SintesaNews.com – Dua perahu motor penangkap ikan berangkat dari Papela, Rote Ndao, Nusa Tenggara Timur (NTT), pada 6 April 2023, pukul 11.00 WITA. Masing-masing perahu berawak 10 orang nelayan asal Rote.
Setelah berlayar hampir dua minggu, kedua kapal tersebut terjebak dalam kondisi cuaca ekstrem akibat Siklon Tropis Ilsa.
Siklon Tropis Ilsa memiliki kekuatan kategori 5, dengan kecepatan angin yang mencetak rekor baru. Siklon itu disebut-sebut sebagai yang terkuat dalam 12 tahun terakhir.
Satu perahu yang juga ditumpangi 10 nelayan tenggelam dalam kondisi cuaca ekstrem.
Namun, satu nelayan berhasil menyelamatkan diri dengan menggunakan jeriken. Dia bertahan selama 30 jam di laut sampai akhirnya terdampar di pulau pasir kecil bernama Bedwell, di Rowley Shoals, Australia.
Ternyata di pulau tersebut juga pulau dimana Perahu Motor (PM) Dioskuri 01 yang bermuatan 10 nelayan Rote lainnya terdampar, setelah dihantam Siklon Tropis Ilsa.
Sebanyak 11 nelayan Rote selama enam hari kelaparan di sebuah pulau kecil di perairan Australia— tanpa makanan dan minuman.
Kemudian saat Pasukan Perbatasan Australia (ABF) melakukan patroli dengan pesawat pada Senin (17/04), dalam operasi pengawasan, beberapa hari setelah Siklon Tropis Ilsa menghantam barat laut Australia, ABF mendeteksi keberadaan para nelayan Rote yang terdampar tersebut.
Kemudian, ABF memberi tahu Otoritas Keamanan Maritim Australia (AMSA) untuk menyelidikinya. AMSA menemukan kamp darurat dan memanggil tim darurat dari PHI Aviation.
Pada Senin sore, PHI Aviation mengirim helikopter dari Broome, Autralia Barat, untuk mengevakuasi para nelayan. Pakar SAR PHI Aviation, Gordon Watt, mengatakan fakta bahwa para nelayan itu bisa bertahan begitu lama adalah hal yang “luar biasa”.
Sementara itu Konsulat RI (KJRI) di Darwin menyatakan sembilan nelayan masih belum ditemukan.
Para nelayan itu berasal dari Desa Papela dan Desa Daiama di Pulau Rote, Kabupaten Rote Ndao, NTT.
Di antara 11 orang nelayan yang selamat, ada 1 yang dikategorikan sebagai anak karena umurnya di bawah 18 tahun.
Mereka langsung menjalani pemeriksaan medis di Rumah Sakit Broome, kata AMSA. Mereka dinyatakan sehat, meski baru saja mengalami kondisi yang berat.
Direktur Perlindungan Warga Negara Indonesia (WNI) Kementerian Luar Negeri (Kemlu), Judha Nugraha, mengatakan para nelayan itu akan dibawa ke Darwin dan dijadwalkan tiba pada Rabu (19/04).
“Konsulat RI di Darwin telah meminta akses untuk menemui para nelayan dan memberikan bantuan yang diperlukan.

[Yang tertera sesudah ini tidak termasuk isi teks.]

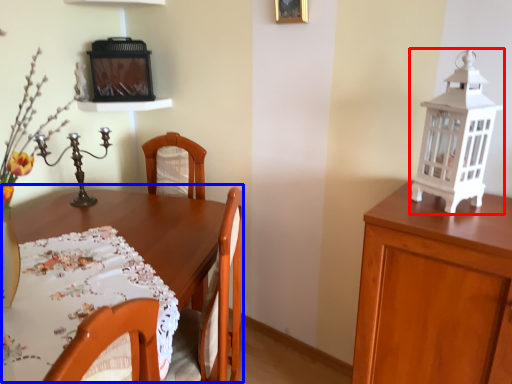
Question: Among these objects, which one is nearest to the camera, lantern (highlighted by a red box) or table (highlighted by a blue box)?

Choices:
 (A) lantern
 (B) table

Answer: (B)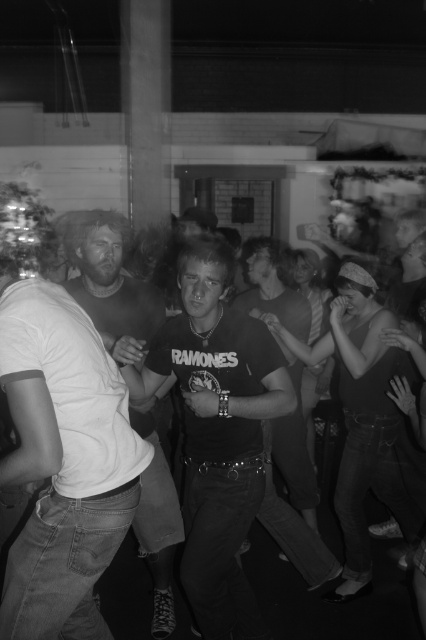
Question: Does matte white shirt at center appear under dark gray t-shirt at center?

Choices:
 (A) yes
 (B) no

Answer: (A)

Question: Considering the relative positions of matte white shirt at center and dark gray t-shirt at center in the image provided, where is matte white shirt at center located with respect to dark gray t-shirt at center?

Choices:
 (A) below
 (B) above

Answer: (A)

Question: Which point appears closest to the camera in this image?

Choices:
 (A) (271, 342)
 (B) (308, 465)

Answer: (A)

Question: Among these objects, which one is farthest from the camera?

Choices:
 (A) dark gray t-shirt at center
 (B) matte white shirt at center

Answer: (A)

Question: Which point is closer to the camera taking this photo?

Choices:
 (A) (65, 240)
 (B) (287, 435)

Answer: (A)

Question: Is matte black t-shirt at center closer to the viewer compared to dark gray t-shirt at center?

Choices:
 (A) yes
 (B) no

Answer: (A)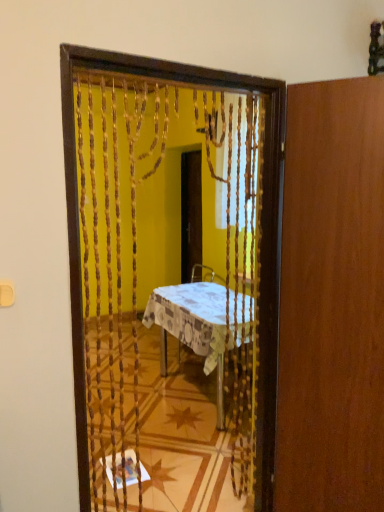
Question: Is wooden door at right at the right side of wooden screen door at center?

Choices:
 (A) yes
 (B) no

Answer: (A)

Question: Is wooden door at right positioned behind wooden screen door at center?

Choices:
 (A) no
 (B) yes

Answer: (A)

Question: Is wooden door at right oriented towards wooden screen door at center?

Choices:
 (A) no
 (B) yes

Answer: (A)

Question: Can you confirm if wooden door at right is positioned to the left of wooden screen door at center?

Choices:
 (A) no
 (B) yes

Answer: (A)

Question: Does wooden door at right lie in front of wooden screen door at center?

Choices:
 (A) no
 (B) yes

Answer: (B)

Question: Does wooden door at right have a lesser width compared to wooden screen door at center?

Choices:
 (A) yes
 (B) no

Answer: (B)

Question: From the image's perspective, is patterned fabric table at center above wooden door at right?

Choices:
 (A) yes
 (B) no

Answer: (B)

Question: Is patterned fabric table at center thinner than wooden door at right?

Choices:
 (A) no
 (B) yes

Answer: (A)

Question: From a real-world perspective, is patterned fabric table at center on top of wooden door at right?

Choices:
 (A) no
 (B) yes

Answer: (A)

Question: Considering the relative sizes of patterned fabric table at center and wooden door at right in the image provided, is patterned fabric table at center shorter than wooden door at right?

Choices:
 (A) no
 (B) yes

Answer: (B)

Question: From the image's perspective, is patterned fabric table at center below wooden door at right?

Choices:
 (A) no
 (B) yes

Answer: (B)

Question: Does patterned fabric table at center have a greater width compared to wooden door at right?

Choices:
 (A) yes
 (B) no

Answer: (A)

Question: Is patterned fabric table at center oriented towards wooden screen door at center?

Choices:
 (A) no
 (B) yes

Answer: (A)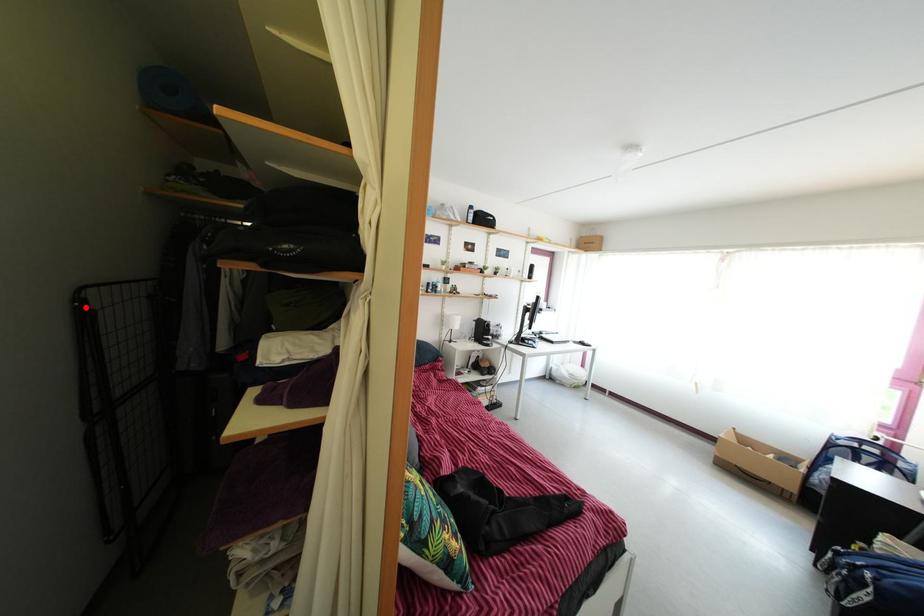
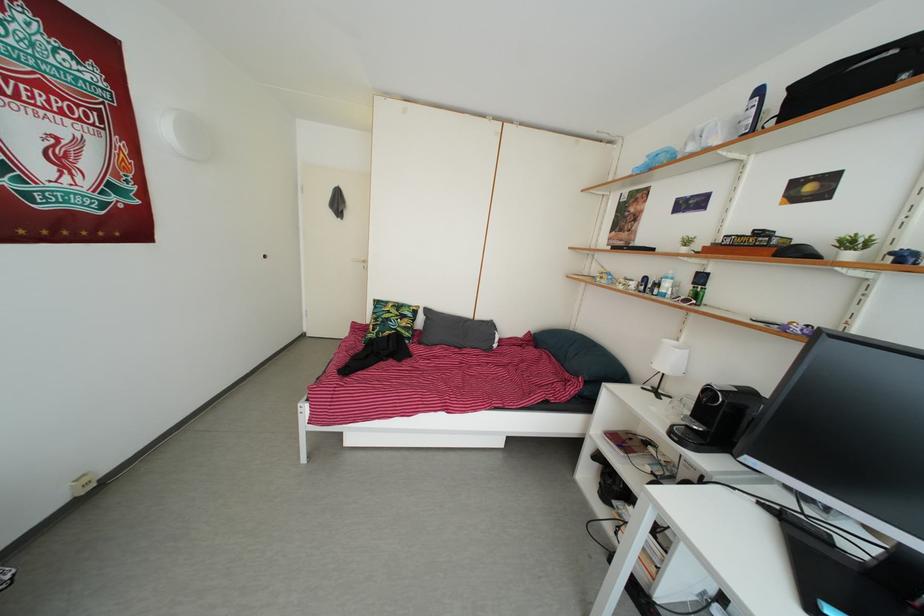
Question: I am providing you with two images of the same scene from different viewpoints. A red point is marked on the first image. At the location where the point appears in image 1, is it still visible in image 2?

Choices:
 (A) Yes
 (B) No

Answer: (B)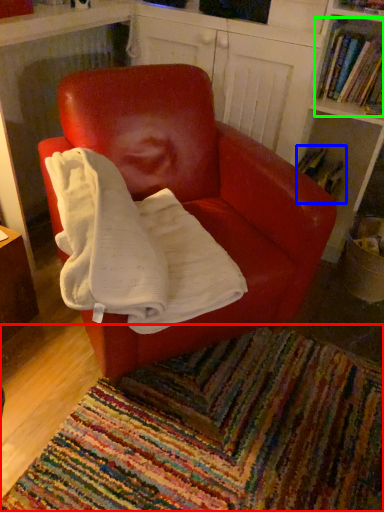
Question: Considering the real-world distances, which object is closest to mat (highlighted by a red box)? book (highlighted by a blue box) or book (highlighted by a green box).

Choices:
 (A) book
 (B) book

Answer: (A)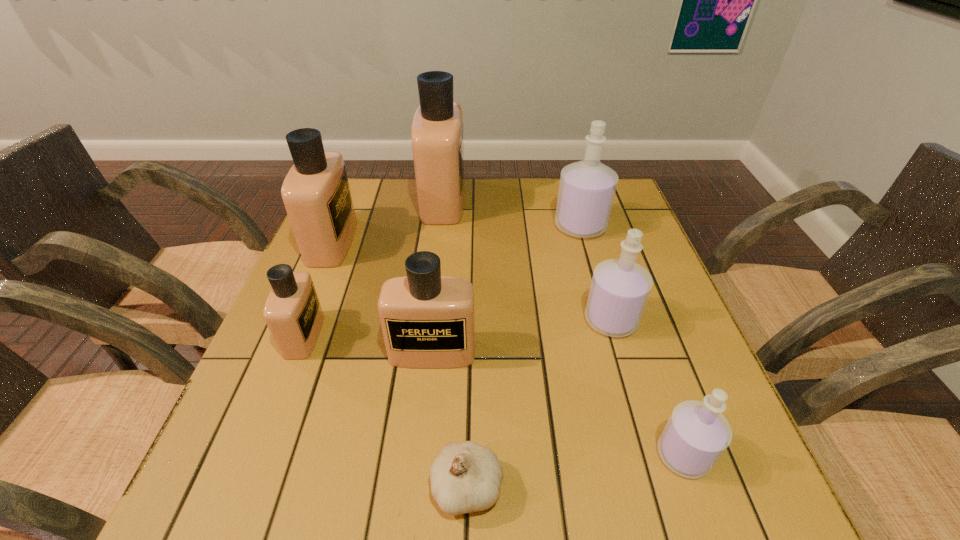
Where is `blank region between the biggest purple perfume and the second biggest beige perfume`? blank region between the biggest purple perfume and the second biggest beige perfume is located at coordinates (456, 234).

Konsulat RI juga akan memfasilitasi proses repatriasi para nelayan ke Indonesia,” kata Judha dilansir Kompas.com.
Kepala Bidang Pengawasan Sumber Daya Kelautan dan Perikanan NTT, Mery Foenay, mengatakan saat ini para nelayan itu sudah berada di Darwin. Itu disampaikan Mery kepada wartawan Eliazar Robert yang melaporkan untuk BBC News Indonesia, Rabu (19/4/2023) sore.
Mery mengatakan pihaknya terus melakukan koordinasi dengan KJRI Darwin terkait kondisi dan kepulangan 11 nelayan.
Dalam berita resmi yang disampaikan Konsulat RI di Darwin kepada Pemerintah Provinsi NTT, 11 nelayan itu ditetapkan sebagai Non-warga negara Australia yang Melanggar Hukum (Unlawful Non Citizens/UNCs) dan ditahan berdasarkan Migration Act 1958 karena telah memasuki zona penangkapan ikan Australia.
Namun, setelah mempertimbangkan beberapa hal, termasuk trauma yang dialami para nelayan, pihak berwenang Australia memutuskan untuk melakukan repatriasi “tanpa melalui suatu proses pengadilan”.
Selama menunggu penjadwalan repatriasi dengan pesawat komersial dalam waktu satu minggu ini, para nelayan ditempatkan di detensi imigrasi Northern Alternative Place of Detention (NAPOD) di Hotel Frontier Darwin.